### заметки

1. определиться с архитектурой модели. попробовать модернберт от дипвк и руберт от диппавлова
2. провести обрааботку датасета, добавить свои записи


время обучения модели с полным датасетом sberquad при приведенных гиперпараметрах (LR = 5e-5 ; BS = 32 ; N_EPOCHS = 10 ; WD = 0.05 ; WARMUP = 0.1 ; GRAD_ACC = 2) на TESLA a100 занимает порядка 50 минут. было бы не плохо подрубить логирование в облако

### imports ; freezes ; model init 

In [20]:
import torch
from transformers import (AutoTokenizer, AutoModelForQuestionAnswering, Trainer, 
                          DataCollatorForTokenClassification, TrainingArguments) 

from datasets import load_dataset, load_metric
import numpy as np

import random

In [2]:
def set_seed(seed: int = 42) -> bool:
    try:
        random.seed(seed)
        np.random.seed(seed)
        torch.manual_seed(seed)
        torch.cuda.manual_seed_all(seed)

        torch.backends.cudnn.deterministic = True
        torch.backends.cudnn.benchmark = False
        return True

    except Exception as _ex:
        print(f'Error while setting seeds. Error :: {_ex}')
        return False

set_seed(42)

In [10]:
model_checkpoint: str = "DeepPavlov/rubert-base-cased"
tokenizer: AutoTokenizer = AutoTokenizer.from_pretrained(model_checkpoint)
model: AutoModelForQuestionAnswering = AutoModelForQuestionAnswering.from_pretrained(model_checkpoint)

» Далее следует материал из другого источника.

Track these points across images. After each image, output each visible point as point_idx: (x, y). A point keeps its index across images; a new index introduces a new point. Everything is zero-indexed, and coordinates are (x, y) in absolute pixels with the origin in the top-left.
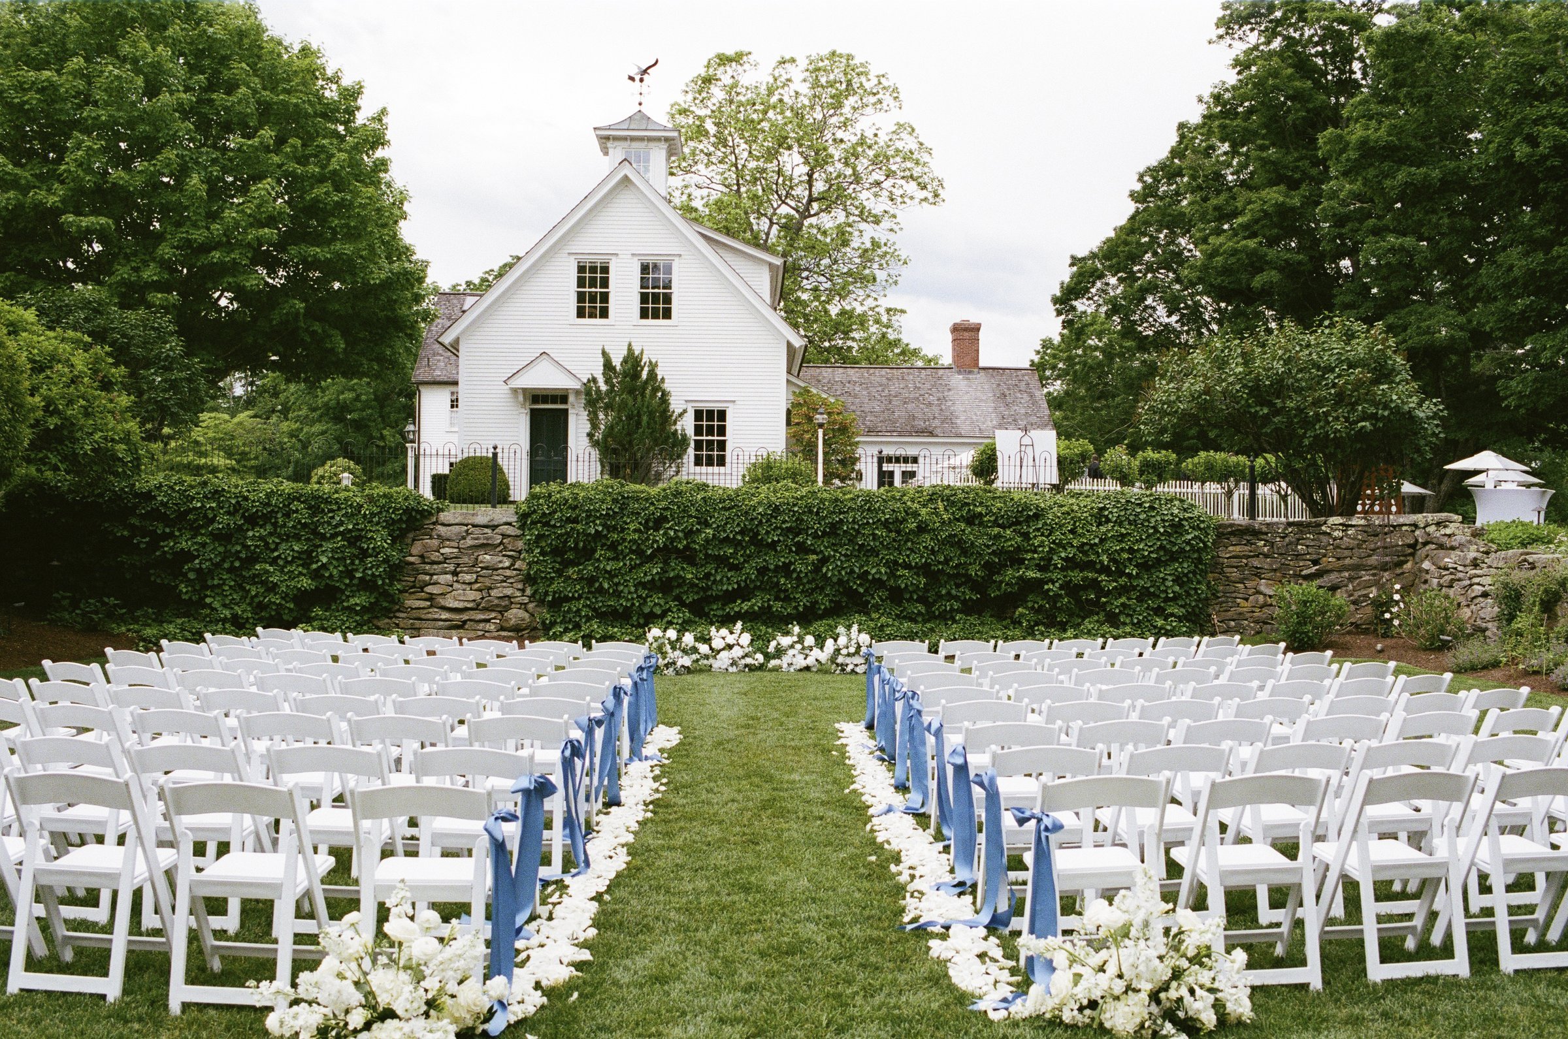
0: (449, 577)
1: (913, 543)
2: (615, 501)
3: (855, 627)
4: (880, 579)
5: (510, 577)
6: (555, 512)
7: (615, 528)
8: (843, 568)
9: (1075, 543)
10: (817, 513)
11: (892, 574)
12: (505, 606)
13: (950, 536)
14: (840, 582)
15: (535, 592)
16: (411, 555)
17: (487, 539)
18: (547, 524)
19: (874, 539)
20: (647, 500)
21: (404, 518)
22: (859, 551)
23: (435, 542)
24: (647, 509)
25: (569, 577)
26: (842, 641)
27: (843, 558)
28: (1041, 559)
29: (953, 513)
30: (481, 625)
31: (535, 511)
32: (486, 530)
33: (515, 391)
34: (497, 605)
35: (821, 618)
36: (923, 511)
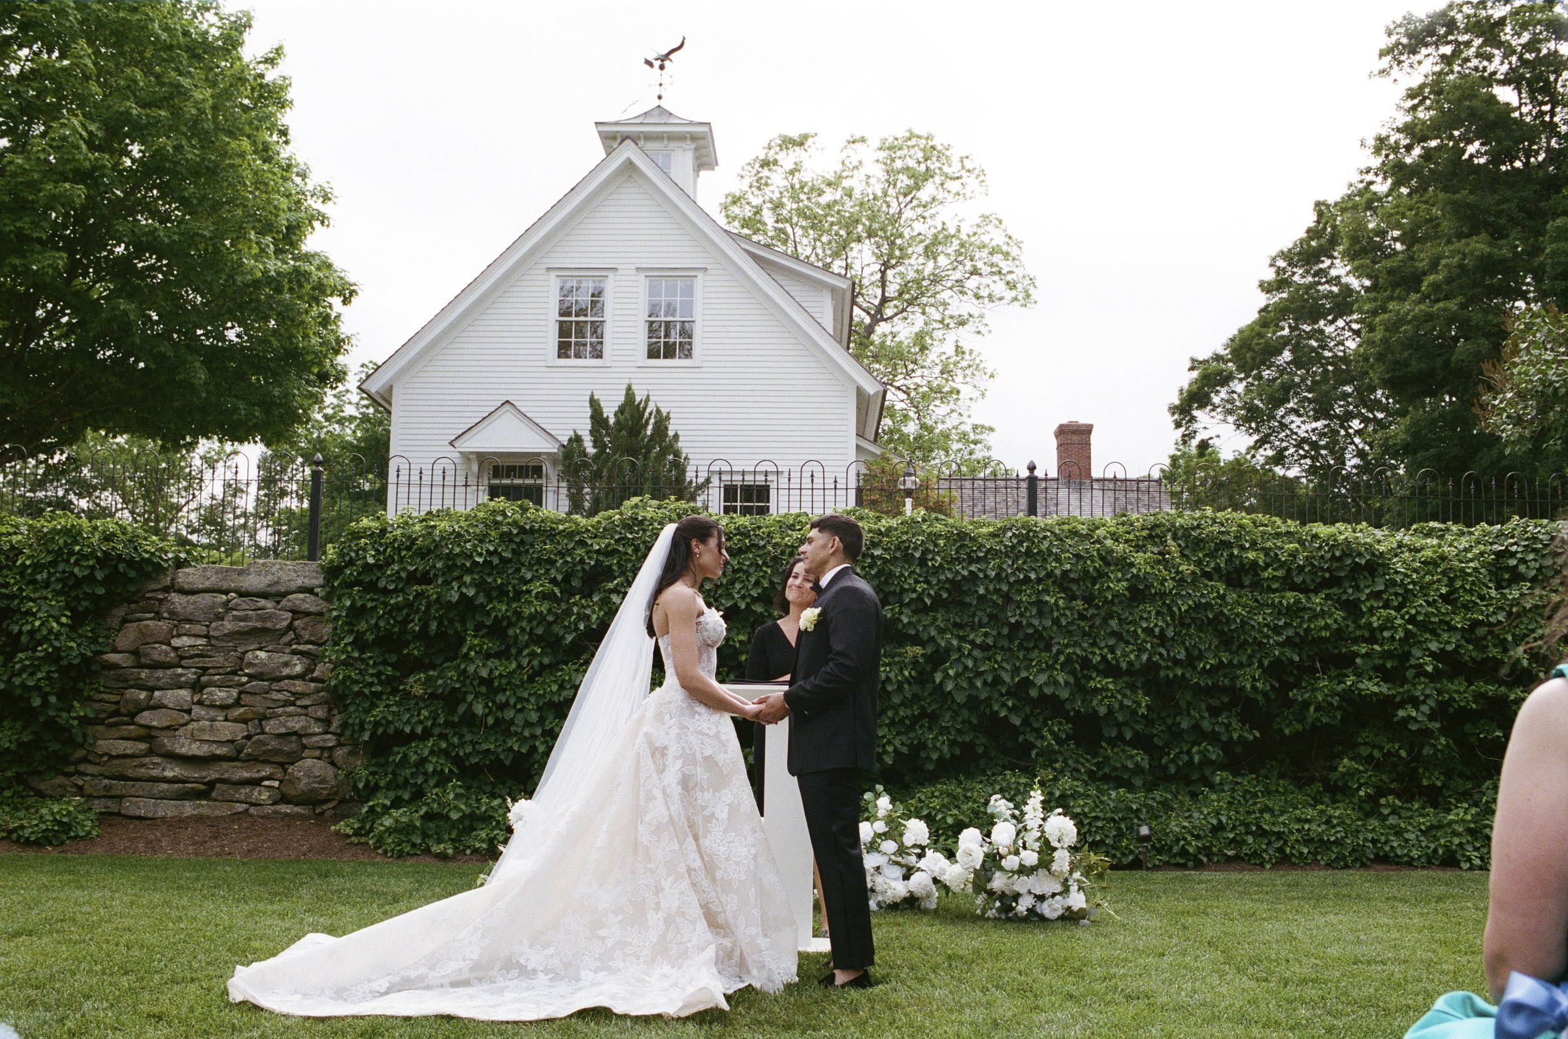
0: (185, 694)
1: (1121, 621)
2: (506, 537)
3: (1036, 797)
4: (1054, 697)
5: (302, 695)
6: (389, 562)
7: (502, 592)
8: (979, 674)
9: (1458, 621)
10: (923, 561)
11: (1080, 688)
12: (290, 754)
13: (1198, 606)
14: (973, 702)
15: (344, 725)
16: (115, 651)
17: (261, 618)
18: (371, 587)
19: (1040, 613)
20: (570, 535)
21: (99, 575)
22: (1010, 638)
23: (164, 625)
24: (569, 552)
25: (407, 695)
26: (1003, 833)
27: (977, 653)
28: (1387, 655)
29: (1199, 563)
30: (244, 791)
31: (351, 563)
32: (262, 602)
33: (466, 456)
34: (276, 752)
35: (932, 778)
36: (1139, 558)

metric = load_metric("squad")

Some weights of BertForQuestionAnswering were not initialized from the model checkpoint at DeepPavlov/rubert-base-cased and are newly initialized: ['qa_outputs.bias', 'qa_outputs.weight']
You should probably TRAIN this model on a down-stream task to be able to use it for predictions and inference.
Downloading builder script: 4.50kB [00:00, 8.75MB/s]                   
Downloading extra modules: 3.30kB [00:00, 7.96MB/s]                   


### dataset preparetion

In [11]:
raw_datasets = load_dataset("kuznetsoffandrey/sberquad")
raw_datasets

Downloading readme: 5.16kB [00:00, 14.8MB/s]


DatasetDict({
    train: Dataset({
        features: ['id', 'title', 'context', 'question', 'answers'],
        num_rows: 45328
    })
    validation: Dataset({
        features: ['id', 'title', 'context', 'question', 'answers'],
        num_rows: 5036
    })
    test: Dataset({
        features: ['id', 'title', 'context', 'question', 'answers'],
        num_rows: 23936
    })
})

In [None]:
# оставляем только те записи, ответ на которые длиннее 20-ти симмволов

# def filter_long_answers(example) -> bool:
#     return bool(example["answers"]["text"]) and len(example["answers"]["text"][0]) > 20


# filtered_train = raw_datasets["train"].filter(filter_long_answers)
# filtered_validation = raw_datasets["validation"].filter(filter_long_answers)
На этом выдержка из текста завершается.